Could you restate the entries below word for word and leave out the pictures?

____ Given records

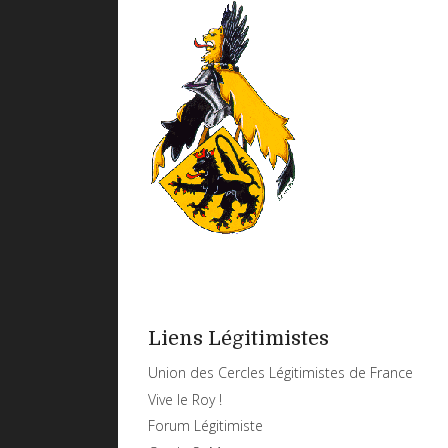
Liens Légitimistes
Union des Cercles Légitimistes de France
Vive le Roy !
Forum Légitimiste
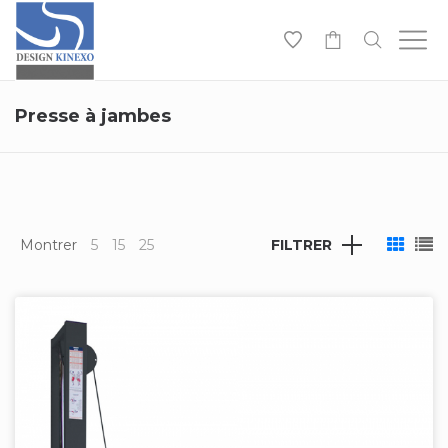
-
Presse à jambes
Montrer
5
15
25
FILTRER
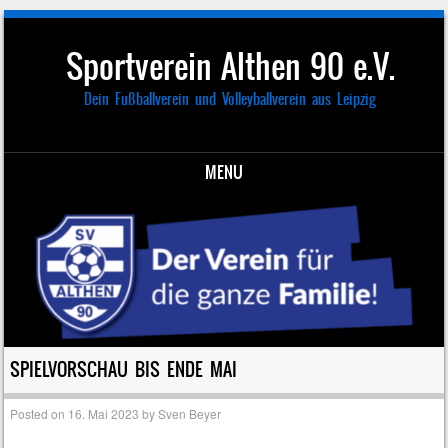
Sportverein Althen 90 e.V.
Dein Fußballverein und Volleyballverein aus Leipzig
MENU
Skip to content
SPIELVORSCHAU BIS ENDE MAI
Posted on
16. Mai 2023
by
Sven Beyer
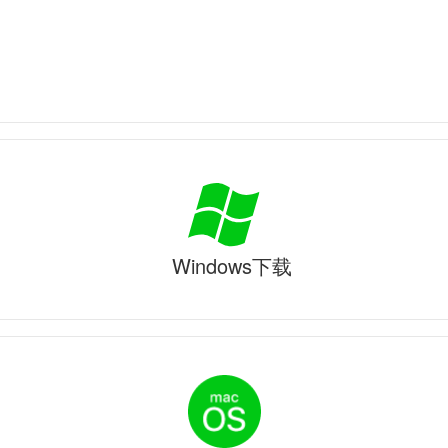
Windows下载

________

- Solution to this exercise -
Liens Légitimistes
Union des Cercles Légitimistes de France
Vive le Roy !
Forum Légitimiste
-
Presse à jambes
Montrer
5
15
25
FILTRER
Sportverein Althen 90 e.V.
Dein Fußballverein und Volleyballverein aus Leipzig
MENU
Skip to content
SPIELVORSCHAU BIS ENDE MAI
Posted on
16. Mai 2023
by
Sven Beyer
Windows下载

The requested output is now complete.